In January 2009, Mencarini arrived at the Gaithersburg townhouse of Kofi Ankrah and Nana Bonsu with University of Nebraska football coach Bo Pelini in tow.

One of the area’s top recruits waited inside. Jason Ankrah, then a Quince Orchard senior, had orally committed to play defensive end for the Cornhuskers and now Pelini paid an informal visit to make sure that pledge would become official on National Signing Day.

Outside, Andrew Ankrah, an eighth grader, deftly hopped off his skateboard and greeted the coaches from the sidewalk. The little brother, sporting a flannel shirt and ripped jeans, wasn’t so little, already nearing 6-foot-3 with the long, slender build of an athlete.

Soon enough, Ankrah, who did not play any organized sports at the time, was back on his board, blissfully practicing his tricks as Mencarini and Pelini headed inside to meet the coveted All-Met lineman in the family.

Four years later, Andrew Ankrah – now 6-foot-4, 220 pounds – continues to build on the potential so evident to Mencarini that day. As a senior, Ankrah has become a three-sport athlete at Quince Orchard and last month signed to play football at James Madison.

“He’s developed into such a fine young man,” Mencarini said. “He’s really, really interesting. Football’s a big part of that, but he’s such a humble kid and he’s so appreciative. I don’t think he thought this could ever happen to him.”

Before joining his brother in the college football ranks next fall, Ankrah remains focused on his latest undertaking: basketball. He has thrown the same work ethic into his new sport that helped him morph into a Football Championship Subdivision prospect in a short time.

By honing his raw game on the hardwood, Ankrah’s role as a reserve center has gradually increased. He struggled to make it off the bench early in the year but has become a reliable option in the post with 22 points in 64 minutes over 12 games for the Cougars, who earned the No. 3 seed in the Maryland 4A West and open the postseason on Thursday night against Whitman.

“Every timeout,” longtime Q.O. basketball coach Paul Foringer said, “he plays a little bit better and a little bit better.”

Ankrah had played plenty of pickup games in recent years and even joined the Cougars for a few summer league contests, but he took that interest to the next level this fall when he told Foringer he wanted to give up indoor track and instead try out for the basketball team when football ended.

Well, Ankrah hoped to tryout, anyway. First, he wanted to make sure he cleared it with his future football coaches, and so the weekend after the Cougars fell in the Maryland 4A final to Wise, he mustered up the courage to call James Madison assistant Tony LeZotte to ask permission to launch his basketball career.

LeZotte “totally supported it,” Ankrah said. “He said, ‘Go for it man. It’s your senior year. You should be able to do what you want.’ Actually, when I heard that I felt even better about my decision [to go to James Madison] because I knew I was going to into a good program where they really trust and care about me.”

Ankrah’s pure physical skills have certainly helped ease the transition to basketball as they have in many of his athletic pursuits, be it skateboarding, football or track.
################
Pick up the article about Andrew Ankrah's turn to basketball after its final sentence and keep writing it.

Extracted records —
################
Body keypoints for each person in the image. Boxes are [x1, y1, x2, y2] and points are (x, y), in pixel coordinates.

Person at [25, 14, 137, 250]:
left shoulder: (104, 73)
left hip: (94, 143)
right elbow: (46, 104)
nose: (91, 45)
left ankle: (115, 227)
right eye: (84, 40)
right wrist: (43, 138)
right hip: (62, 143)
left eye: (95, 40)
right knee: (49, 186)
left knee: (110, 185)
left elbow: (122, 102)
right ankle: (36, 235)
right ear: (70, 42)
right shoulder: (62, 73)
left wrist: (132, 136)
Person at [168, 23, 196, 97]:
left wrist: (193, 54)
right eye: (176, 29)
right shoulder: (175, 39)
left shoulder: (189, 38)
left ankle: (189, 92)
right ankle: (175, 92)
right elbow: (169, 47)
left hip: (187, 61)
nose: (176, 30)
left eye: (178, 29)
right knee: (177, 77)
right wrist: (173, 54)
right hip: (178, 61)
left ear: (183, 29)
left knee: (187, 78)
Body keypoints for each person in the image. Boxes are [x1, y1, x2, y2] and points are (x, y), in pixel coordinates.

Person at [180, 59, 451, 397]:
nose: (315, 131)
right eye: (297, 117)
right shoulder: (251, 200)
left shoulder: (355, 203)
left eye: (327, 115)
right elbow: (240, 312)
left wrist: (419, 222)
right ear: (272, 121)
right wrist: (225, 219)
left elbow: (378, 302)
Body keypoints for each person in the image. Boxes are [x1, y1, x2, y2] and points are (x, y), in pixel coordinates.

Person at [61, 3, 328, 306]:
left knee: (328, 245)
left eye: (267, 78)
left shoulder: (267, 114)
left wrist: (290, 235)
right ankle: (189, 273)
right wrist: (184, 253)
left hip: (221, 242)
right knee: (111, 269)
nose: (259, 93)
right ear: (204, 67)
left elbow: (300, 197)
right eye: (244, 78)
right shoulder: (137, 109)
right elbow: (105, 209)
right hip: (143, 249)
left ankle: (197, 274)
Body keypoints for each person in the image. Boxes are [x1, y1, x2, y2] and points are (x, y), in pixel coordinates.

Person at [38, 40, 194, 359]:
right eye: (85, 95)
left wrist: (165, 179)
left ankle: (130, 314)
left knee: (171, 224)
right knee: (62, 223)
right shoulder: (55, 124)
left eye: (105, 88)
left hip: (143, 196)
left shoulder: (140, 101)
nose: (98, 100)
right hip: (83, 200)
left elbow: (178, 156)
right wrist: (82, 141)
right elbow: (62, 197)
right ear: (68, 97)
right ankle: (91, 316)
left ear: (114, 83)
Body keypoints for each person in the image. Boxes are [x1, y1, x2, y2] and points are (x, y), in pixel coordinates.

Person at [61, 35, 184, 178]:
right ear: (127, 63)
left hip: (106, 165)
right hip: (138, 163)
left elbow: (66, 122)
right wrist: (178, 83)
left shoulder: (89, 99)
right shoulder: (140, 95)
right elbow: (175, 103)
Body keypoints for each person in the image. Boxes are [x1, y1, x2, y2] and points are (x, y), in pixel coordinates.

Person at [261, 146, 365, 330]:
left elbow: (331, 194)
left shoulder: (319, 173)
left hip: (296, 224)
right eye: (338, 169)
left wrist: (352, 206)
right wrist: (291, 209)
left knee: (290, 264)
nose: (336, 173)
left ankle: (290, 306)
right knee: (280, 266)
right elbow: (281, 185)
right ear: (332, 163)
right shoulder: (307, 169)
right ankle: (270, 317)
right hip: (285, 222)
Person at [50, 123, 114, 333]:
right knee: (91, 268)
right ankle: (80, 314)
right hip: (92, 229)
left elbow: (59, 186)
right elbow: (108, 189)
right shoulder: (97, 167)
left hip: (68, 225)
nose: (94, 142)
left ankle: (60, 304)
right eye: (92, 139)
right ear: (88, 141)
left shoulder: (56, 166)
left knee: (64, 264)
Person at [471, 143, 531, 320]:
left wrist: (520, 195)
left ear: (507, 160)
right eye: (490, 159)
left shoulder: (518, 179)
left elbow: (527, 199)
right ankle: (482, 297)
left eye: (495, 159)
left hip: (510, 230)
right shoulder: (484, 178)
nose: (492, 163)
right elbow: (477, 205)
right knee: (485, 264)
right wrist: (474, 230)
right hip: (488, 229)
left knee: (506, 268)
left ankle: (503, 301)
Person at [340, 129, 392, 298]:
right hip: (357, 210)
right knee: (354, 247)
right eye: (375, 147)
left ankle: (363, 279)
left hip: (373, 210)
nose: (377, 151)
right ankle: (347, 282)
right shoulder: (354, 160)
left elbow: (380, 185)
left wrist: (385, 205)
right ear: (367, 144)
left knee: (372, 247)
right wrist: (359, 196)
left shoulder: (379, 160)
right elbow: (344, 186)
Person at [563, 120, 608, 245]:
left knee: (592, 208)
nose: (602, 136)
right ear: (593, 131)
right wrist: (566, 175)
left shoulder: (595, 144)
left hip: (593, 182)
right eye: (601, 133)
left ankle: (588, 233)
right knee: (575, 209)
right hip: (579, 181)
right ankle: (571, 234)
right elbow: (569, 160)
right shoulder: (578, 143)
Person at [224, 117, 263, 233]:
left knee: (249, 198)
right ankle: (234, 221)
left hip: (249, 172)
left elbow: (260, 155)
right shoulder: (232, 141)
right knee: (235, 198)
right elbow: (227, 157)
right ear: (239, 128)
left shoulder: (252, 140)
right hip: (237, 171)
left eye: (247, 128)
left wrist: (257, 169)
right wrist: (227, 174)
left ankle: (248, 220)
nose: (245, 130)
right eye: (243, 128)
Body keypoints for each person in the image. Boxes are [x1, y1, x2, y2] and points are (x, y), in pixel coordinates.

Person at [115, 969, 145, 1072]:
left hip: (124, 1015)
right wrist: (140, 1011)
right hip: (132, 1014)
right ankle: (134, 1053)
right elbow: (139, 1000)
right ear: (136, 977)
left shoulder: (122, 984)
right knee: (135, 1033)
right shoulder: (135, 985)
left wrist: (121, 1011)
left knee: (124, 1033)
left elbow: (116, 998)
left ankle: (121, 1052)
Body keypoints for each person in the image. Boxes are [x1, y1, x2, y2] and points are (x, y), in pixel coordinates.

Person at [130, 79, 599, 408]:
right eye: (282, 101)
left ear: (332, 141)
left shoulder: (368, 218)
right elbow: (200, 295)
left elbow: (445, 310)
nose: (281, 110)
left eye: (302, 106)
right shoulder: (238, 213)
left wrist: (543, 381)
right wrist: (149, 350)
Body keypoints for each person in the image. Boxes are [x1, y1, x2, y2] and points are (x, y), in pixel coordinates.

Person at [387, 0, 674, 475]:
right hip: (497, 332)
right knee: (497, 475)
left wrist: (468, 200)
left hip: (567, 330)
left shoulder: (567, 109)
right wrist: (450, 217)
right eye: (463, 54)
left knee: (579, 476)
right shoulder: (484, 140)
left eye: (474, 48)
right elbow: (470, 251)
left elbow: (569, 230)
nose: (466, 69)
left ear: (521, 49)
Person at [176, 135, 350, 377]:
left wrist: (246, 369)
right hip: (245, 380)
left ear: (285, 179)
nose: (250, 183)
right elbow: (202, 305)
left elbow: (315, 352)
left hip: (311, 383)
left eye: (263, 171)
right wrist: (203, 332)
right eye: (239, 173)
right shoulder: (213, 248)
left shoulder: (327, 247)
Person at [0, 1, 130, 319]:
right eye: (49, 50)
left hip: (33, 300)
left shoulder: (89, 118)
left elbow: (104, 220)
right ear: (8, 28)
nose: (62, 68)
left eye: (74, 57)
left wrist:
################
Exercise response —
Despite his size, he runs the 40-yard dash in 4.7 seconds and qualified for the Maryland 4A/3A state meet as a hurdler last spring. He’s also the only member of the Quince Orchard basketball team who can dunk, though he hasn’t actually slammed one down in a game yet.

Last summer, Ankrah landed the football scholarship offer from James Madison before he’d ever started a varsity game, in large part, because of those tools. Early in his football career, the defensive end faced inevitable comparisons to his brother, who will be a fifth-year senior with the Cornhuskers in the fall, but Mencarini brought him along slow.

Ankrah played two seasons of junior varsity and was a backup in 2011 to Kieran Gregory and Darnell Leslie. Gregory has signed with Richmond, while Leslie currently plays at Monmouth (N.J.). Seeing his first extensive action as a senior, Ankrah tallied 37 tackles with six sacks and 17 quarterback hurries.

“Obviously, his best football days are far ahead of him,” Mencarini said. “I think that’s what JMU sees in him, this great piece of clay that needs to be molded.”

On the basketball court, each practice has represented a chance to get better, too. Early on, he struggled to handle Foringer’s offensive and defensive concepts, not because he couldn’t learn but rather he came in so far behind his teammates.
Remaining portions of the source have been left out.